Implementation:Lucidrains X transformers NonAutoregressiveWrapper Generate
Metadata
| Field | Value |
|---|---|
| Repository | x-transformers |
| Domains | Generative_Models, Inference |
| Last Updated | 2026-02-08 18:00 GMT |
Overview
Concrete tool for iterative masked sequence generation using progressive unmasking provided by the x-transformers library.
Description
The generate method of NonAutoregressiveWrapper starts from a fully masked sequence and iteratively unmasks tokens over self.steps steps. The method is decorated with @torch.no_grad() and automatically switches the model to eval mode during generation.
At each step, the method:
- Forward pass — runs the current sequence (with remaining masks) through the wrapped
TransformerWrapperto obtain logits and embeddings. - Top-k filtering — optionally filters logits to retain only the top
(1 - filter_thres)fraction of the vocabulary at each position. - Temperature-scaled sampling — samples tokens using Gumbel sampling with an annealing temperature that decreases linearly from
start_temperatureto 0 over the generation steps. - Token placement — fills masked positions with the sampled tokens.
- Confidence scoring — computes a confidence score for each position, either via
(1 - softmax(logits))gathered at sampled indices or via the token critic with added Gumbel noise. - Re-masking — selects the least confident positions (up to
mask_countfor the current step) and re-masks them for the next iteration.
The method restores the original training state before returning.
Usage
Call on a trained NonAutoregressiveWrapper model to generate sequences. No input tokens are needed; generation starts from a fully masked sequence of length max_seq_len.
generated = model.generate(batch_size=16, start_temperature=1.0)
print(generated.shape) # (16, max_seq_len)
Code Reference
| Field | Value |
|---|---|
| Repository | x-transformers |
| File | x_transformers/nonautoregressive_wrapper.py
|
| Lines | L188–273 |
Signature:
@torch.no_grad()
def generate(
self,
batch_size = None,
start_temperature = 1.,
filter_thres = 0.7,
noise_level_scale = 1.,
**kwargs
) -> Tensor:
Import:
from x_transformers.nonautoregressive_wrapper import NonAutoregressiveWrapper
I/O Contract
Inputs
| Name | Type | Required | Description |
|---|---|---|---|
batch_size |
int or None |
No | Number of sequences to generate. If None, generates a single sequence and squeezes the batch dimension. Default: None (generates 1 sequence)

▶ [Directions]
**A.** In the x-transformers generate page, what is the default value of filter_thres?
**B.** Carry on the x-transformers generate page from where it stops.

▶ [Supplied entries]
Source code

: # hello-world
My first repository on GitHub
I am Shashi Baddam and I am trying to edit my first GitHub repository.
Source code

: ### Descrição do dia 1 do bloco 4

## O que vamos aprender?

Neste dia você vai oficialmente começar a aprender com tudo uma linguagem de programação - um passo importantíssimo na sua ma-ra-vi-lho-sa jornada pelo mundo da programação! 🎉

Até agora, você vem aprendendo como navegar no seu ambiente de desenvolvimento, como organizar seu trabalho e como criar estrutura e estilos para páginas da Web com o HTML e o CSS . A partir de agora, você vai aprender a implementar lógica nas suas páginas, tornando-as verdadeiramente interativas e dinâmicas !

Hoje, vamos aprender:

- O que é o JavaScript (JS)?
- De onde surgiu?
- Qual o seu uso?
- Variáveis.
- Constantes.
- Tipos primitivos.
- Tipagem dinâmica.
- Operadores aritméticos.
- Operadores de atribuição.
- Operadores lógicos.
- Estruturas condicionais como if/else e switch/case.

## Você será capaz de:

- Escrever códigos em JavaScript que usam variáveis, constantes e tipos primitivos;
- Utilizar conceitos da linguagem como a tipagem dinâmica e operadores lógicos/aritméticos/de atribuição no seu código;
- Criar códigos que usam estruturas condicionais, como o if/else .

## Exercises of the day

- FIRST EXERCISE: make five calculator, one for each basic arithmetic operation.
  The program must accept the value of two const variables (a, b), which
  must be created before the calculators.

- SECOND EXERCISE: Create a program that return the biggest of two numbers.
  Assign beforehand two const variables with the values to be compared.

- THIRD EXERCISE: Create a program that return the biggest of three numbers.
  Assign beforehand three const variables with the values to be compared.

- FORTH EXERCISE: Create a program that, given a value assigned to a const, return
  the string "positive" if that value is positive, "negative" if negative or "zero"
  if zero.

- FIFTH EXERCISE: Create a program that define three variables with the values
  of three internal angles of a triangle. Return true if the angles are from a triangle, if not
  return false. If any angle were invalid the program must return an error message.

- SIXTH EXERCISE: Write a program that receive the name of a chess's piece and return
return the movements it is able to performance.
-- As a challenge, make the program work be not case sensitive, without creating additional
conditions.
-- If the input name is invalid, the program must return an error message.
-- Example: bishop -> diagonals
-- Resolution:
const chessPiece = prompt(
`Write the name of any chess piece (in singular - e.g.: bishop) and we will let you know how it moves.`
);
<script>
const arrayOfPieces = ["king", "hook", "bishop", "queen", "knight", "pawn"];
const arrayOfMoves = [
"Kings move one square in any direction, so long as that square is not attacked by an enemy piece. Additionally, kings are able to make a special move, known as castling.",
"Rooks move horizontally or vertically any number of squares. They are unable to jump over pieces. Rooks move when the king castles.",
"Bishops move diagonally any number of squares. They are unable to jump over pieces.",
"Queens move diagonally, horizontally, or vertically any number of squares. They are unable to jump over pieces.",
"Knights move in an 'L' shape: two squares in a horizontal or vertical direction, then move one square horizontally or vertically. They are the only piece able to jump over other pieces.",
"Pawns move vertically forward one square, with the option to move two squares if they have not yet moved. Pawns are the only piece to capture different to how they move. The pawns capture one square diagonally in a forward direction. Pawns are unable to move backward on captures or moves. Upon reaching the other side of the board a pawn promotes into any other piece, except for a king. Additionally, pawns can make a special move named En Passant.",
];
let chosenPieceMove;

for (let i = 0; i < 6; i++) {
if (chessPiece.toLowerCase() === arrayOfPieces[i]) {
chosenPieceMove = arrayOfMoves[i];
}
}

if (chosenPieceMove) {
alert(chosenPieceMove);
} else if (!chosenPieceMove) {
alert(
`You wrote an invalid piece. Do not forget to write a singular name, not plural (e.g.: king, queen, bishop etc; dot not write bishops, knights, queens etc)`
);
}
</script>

▶ [Answers below]
**A.** 0.7

**B.**
|
start_temperature |
float |
No | Initial sampling temperature, annealed linearly to 0 over generation steps. Higher values increase diversity. Default: 1.0
|
filter_thres |
float |
No | Top-k filtering threshold. Retains the top ceil((1 - filter_thres) * vocab_size) logits. Default: 0.7
|
noise_level_scale |
float |
No | Scaling factor for Gumbel noise added to token critic scores. Only used when a token critic is present. Default: 1.0
|
Outputs
| Name | Type | Description |
|---|---|---|
seq |
Tensor |
Generated token ids. Shape (batch_size, max_seq_len) if batch_size is provided, or (max_seq_len,) if batch_size is None
|
Usage Examples
Batch Generation
from x_transformers import TransformerWrapper, Encoder
from x_transformers.nonautoregressive_wrapper import NonAutoregressiveWrapper
import torch
# Setup model
net = TransformerWrapper(
num_tokens = 256,
max_seq_len = 512,
attn_layers = Encoder(dim = 512, depth = 6, heads = 8)
)
model = NonAutoregressiveWrapper(net, mask_id = 255, steps = 18).cuda()
# Generate sequences
generated = model.generate(
batch_size = 16,
start_temperature = 1.0,
filter_thres = 0.7
)
print(generated.shape) # (16, 512)
Single Sequence Generation
# Generate a single sequence (batch dimension squeezed)
single = model.generate()
print(single.shape) # (512,)
High-Diversity Generation with Token Critic
# Higher temperature and noise scale for more diverse outputs
generated = model.generate(
batch_size = 8,
start_temperature = 2.0,
noise_level_scale = 1.5
)